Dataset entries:
-------------------------

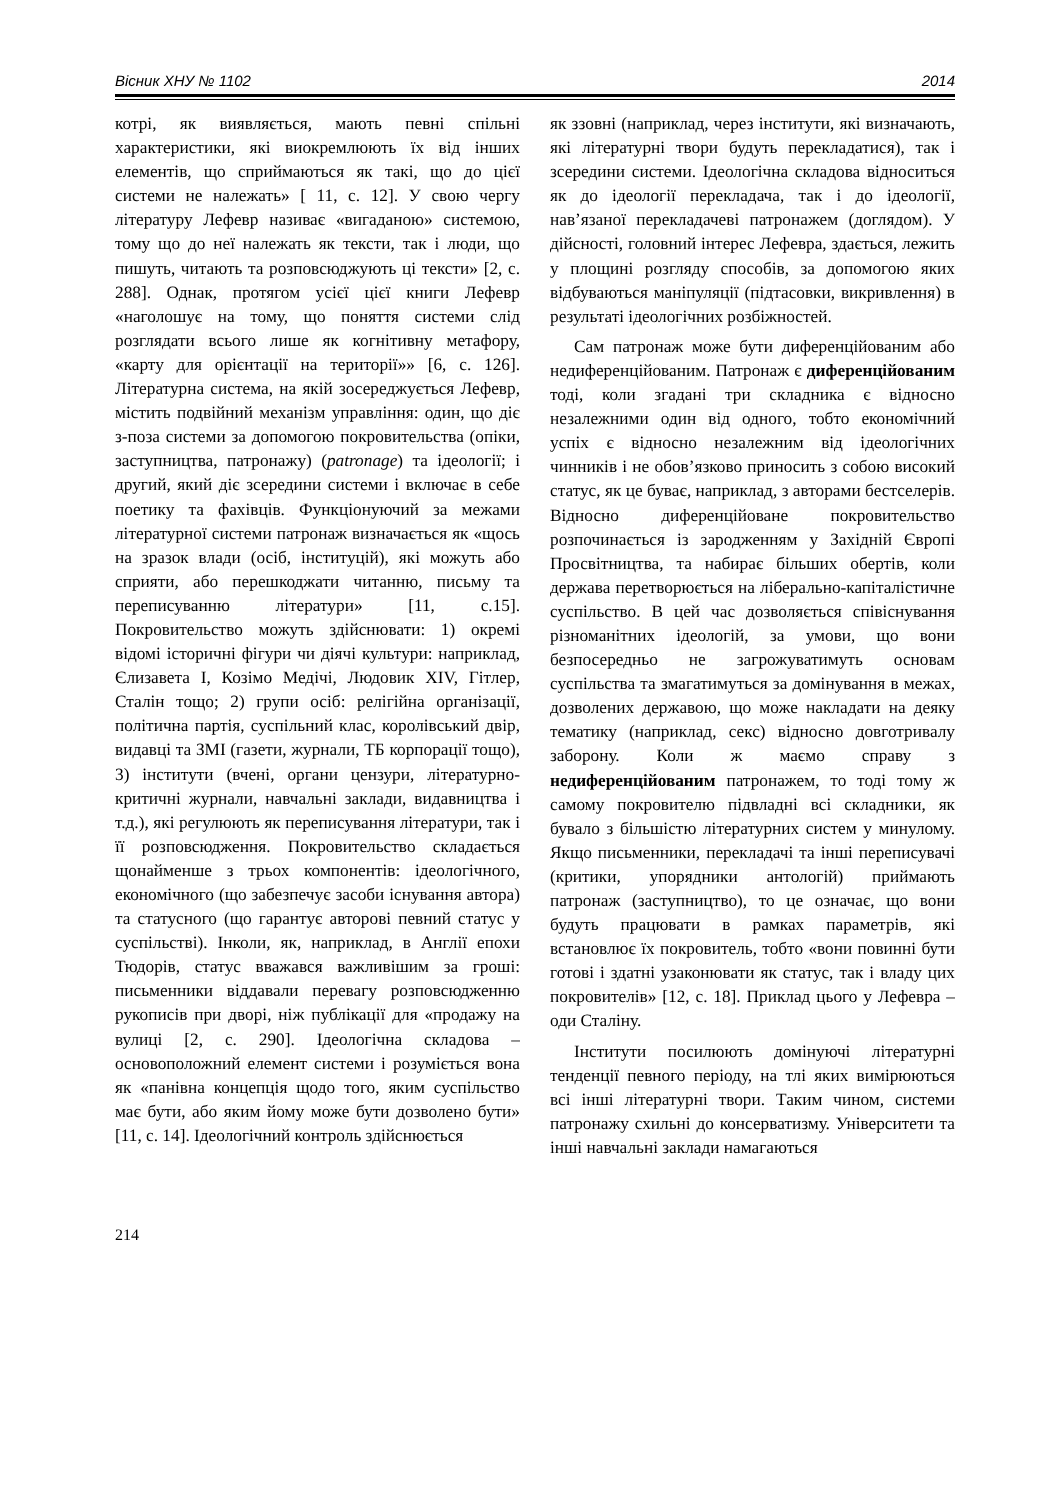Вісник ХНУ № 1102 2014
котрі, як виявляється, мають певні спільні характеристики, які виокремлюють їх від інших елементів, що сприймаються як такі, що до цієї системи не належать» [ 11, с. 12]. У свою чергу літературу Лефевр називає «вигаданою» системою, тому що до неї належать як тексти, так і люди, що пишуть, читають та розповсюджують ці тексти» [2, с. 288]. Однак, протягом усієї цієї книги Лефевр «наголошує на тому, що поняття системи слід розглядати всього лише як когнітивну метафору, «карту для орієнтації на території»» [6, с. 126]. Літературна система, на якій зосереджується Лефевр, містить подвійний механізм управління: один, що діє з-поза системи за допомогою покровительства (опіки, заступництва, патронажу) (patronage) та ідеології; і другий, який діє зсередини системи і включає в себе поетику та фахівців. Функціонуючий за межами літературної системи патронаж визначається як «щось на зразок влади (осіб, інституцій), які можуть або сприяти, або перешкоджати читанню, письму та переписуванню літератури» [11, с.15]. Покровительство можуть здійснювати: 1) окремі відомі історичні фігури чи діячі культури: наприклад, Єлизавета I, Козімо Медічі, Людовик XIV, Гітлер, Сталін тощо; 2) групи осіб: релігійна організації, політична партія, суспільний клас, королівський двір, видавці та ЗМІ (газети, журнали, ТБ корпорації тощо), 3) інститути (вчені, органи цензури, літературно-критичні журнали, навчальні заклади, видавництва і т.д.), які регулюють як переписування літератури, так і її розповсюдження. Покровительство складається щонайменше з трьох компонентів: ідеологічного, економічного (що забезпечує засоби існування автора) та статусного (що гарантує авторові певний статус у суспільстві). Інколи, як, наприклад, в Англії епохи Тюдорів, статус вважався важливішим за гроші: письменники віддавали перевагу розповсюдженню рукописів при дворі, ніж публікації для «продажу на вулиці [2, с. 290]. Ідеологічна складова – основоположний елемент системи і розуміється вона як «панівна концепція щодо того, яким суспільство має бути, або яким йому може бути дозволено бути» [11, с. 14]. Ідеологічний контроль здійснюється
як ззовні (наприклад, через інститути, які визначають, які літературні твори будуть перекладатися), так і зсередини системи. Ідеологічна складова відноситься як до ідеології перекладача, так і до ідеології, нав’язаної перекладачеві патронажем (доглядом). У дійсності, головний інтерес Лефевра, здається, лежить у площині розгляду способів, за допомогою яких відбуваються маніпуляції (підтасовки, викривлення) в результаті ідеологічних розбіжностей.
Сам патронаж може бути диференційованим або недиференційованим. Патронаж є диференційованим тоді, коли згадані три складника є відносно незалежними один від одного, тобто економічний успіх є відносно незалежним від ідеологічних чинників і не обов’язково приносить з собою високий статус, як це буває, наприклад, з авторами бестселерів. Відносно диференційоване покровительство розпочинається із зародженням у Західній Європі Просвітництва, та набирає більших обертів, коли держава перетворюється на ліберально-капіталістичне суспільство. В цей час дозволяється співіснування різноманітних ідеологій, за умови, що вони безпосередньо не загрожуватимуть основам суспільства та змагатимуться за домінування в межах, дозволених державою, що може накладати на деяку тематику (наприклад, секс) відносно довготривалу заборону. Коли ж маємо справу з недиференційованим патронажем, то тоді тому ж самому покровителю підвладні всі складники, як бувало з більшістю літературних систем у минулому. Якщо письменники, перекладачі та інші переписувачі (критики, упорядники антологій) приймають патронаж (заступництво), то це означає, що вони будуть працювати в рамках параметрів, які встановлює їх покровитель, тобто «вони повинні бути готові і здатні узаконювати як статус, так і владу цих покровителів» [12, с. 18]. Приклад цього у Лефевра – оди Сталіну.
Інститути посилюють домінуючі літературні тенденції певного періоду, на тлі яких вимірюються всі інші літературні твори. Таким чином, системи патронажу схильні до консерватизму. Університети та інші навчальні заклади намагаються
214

-------------------------

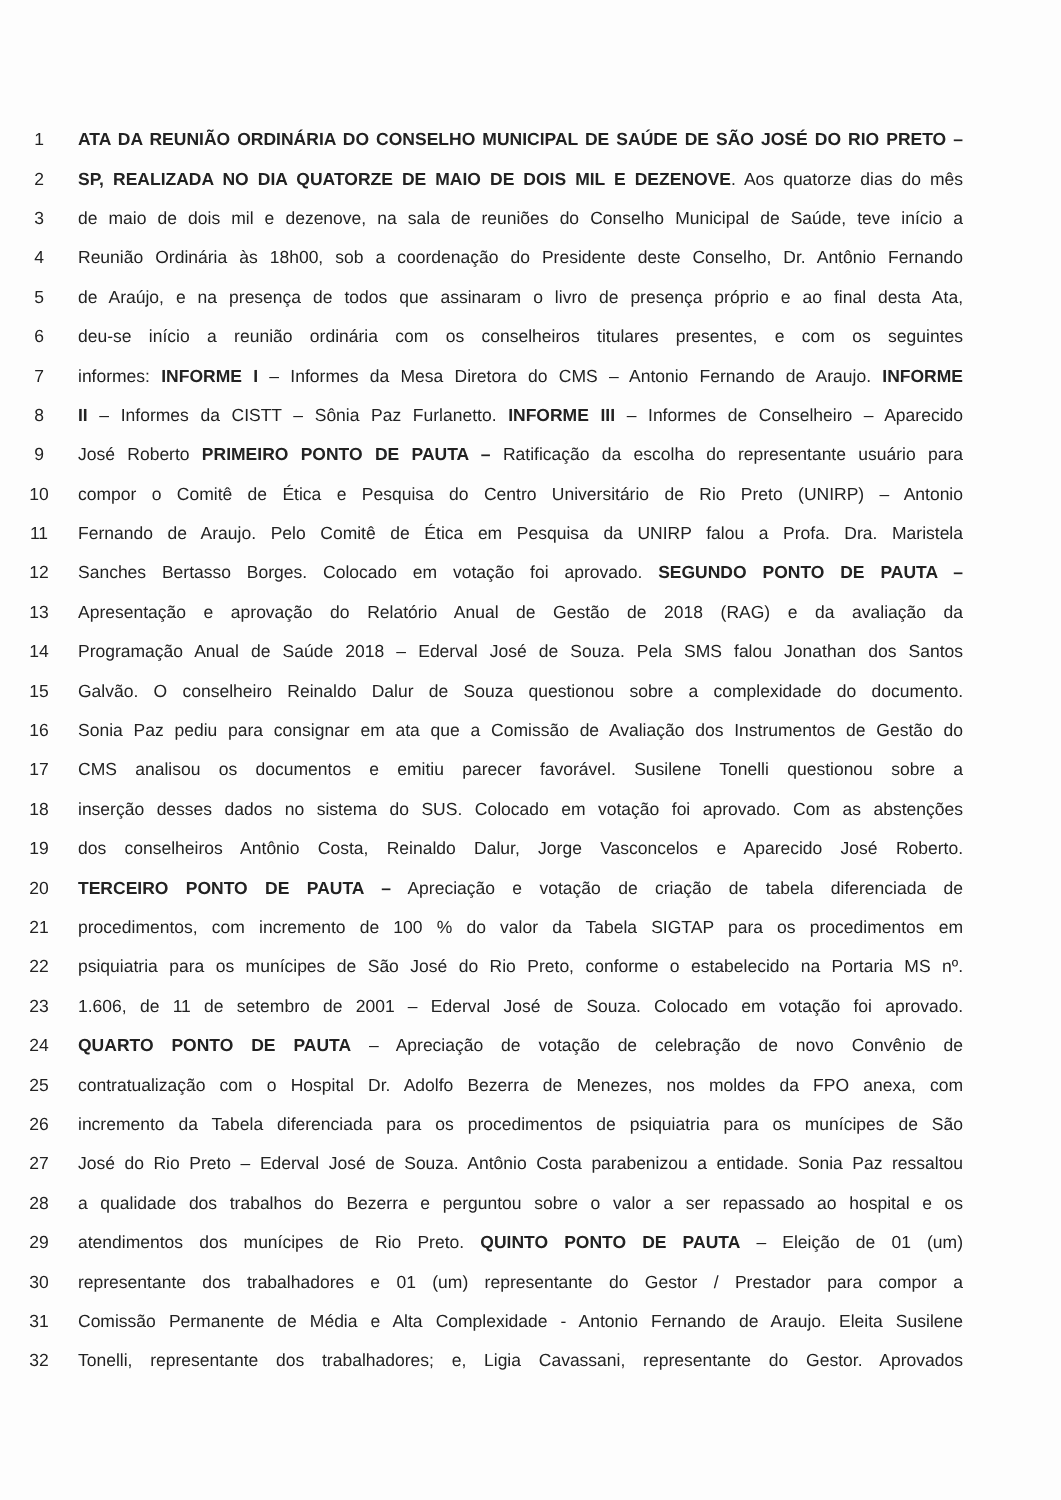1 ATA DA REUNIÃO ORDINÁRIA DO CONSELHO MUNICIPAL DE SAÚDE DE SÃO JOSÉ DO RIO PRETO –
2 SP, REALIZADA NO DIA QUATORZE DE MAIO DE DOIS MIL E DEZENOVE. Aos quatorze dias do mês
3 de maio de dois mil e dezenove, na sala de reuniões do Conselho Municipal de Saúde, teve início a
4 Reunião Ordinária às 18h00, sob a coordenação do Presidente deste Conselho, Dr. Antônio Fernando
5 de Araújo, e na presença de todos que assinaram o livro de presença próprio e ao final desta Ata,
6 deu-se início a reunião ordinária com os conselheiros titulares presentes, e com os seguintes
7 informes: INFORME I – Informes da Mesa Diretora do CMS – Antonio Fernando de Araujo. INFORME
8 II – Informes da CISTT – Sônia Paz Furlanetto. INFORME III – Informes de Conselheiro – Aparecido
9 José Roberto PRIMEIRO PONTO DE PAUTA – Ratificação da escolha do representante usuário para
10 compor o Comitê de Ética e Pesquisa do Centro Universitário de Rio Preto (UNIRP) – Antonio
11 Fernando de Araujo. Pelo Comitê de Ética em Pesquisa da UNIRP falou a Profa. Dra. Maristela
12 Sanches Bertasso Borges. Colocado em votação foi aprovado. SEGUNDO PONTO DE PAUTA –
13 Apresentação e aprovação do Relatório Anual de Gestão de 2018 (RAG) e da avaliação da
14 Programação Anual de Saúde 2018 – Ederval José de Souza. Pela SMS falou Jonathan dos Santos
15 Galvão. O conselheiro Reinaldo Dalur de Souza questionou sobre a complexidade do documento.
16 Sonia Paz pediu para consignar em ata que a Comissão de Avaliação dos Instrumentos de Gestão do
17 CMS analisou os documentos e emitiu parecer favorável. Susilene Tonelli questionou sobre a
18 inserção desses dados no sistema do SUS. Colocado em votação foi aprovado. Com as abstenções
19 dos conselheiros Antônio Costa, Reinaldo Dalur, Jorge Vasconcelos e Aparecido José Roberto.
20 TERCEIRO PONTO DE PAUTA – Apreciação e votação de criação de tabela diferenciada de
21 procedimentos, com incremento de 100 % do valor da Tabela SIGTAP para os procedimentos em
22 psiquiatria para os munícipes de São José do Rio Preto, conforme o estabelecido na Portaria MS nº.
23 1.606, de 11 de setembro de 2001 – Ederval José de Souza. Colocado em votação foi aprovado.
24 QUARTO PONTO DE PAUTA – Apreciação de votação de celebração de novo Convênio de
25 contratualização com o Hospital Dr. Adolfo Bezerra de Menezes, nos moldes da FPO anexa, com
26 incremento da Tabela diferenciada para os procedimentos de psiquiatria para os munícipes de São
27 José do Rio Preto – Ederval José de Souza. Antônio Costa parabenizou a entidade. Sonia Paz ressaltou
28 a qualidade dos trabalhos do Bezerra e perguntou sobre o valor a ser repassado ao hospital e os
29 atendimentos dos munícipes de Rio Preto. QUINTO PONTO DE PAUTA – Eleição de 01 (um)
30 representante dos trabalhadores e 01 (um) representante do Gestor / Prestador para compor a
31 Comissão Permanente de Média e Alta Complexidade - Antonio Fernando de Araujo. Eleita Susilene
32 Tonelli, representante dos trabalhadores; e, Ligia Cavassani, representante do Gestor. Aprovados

-------------------------

● TASK GOAL: Above are the records; from them, give again exactly the lines from the one containing "31 Comissão Permanente" through the one containing "32 Tonelli, representante", both included.

● ANSWER SECTION:
31 Comissão Permanente de Média e Alta Complexidade - Antonio Fernando de Araujo. Eleita Susilene
32 Tonelli, representante dos trabalhadores; e, Ligia Cavassani, representante do Gestor. Aprovados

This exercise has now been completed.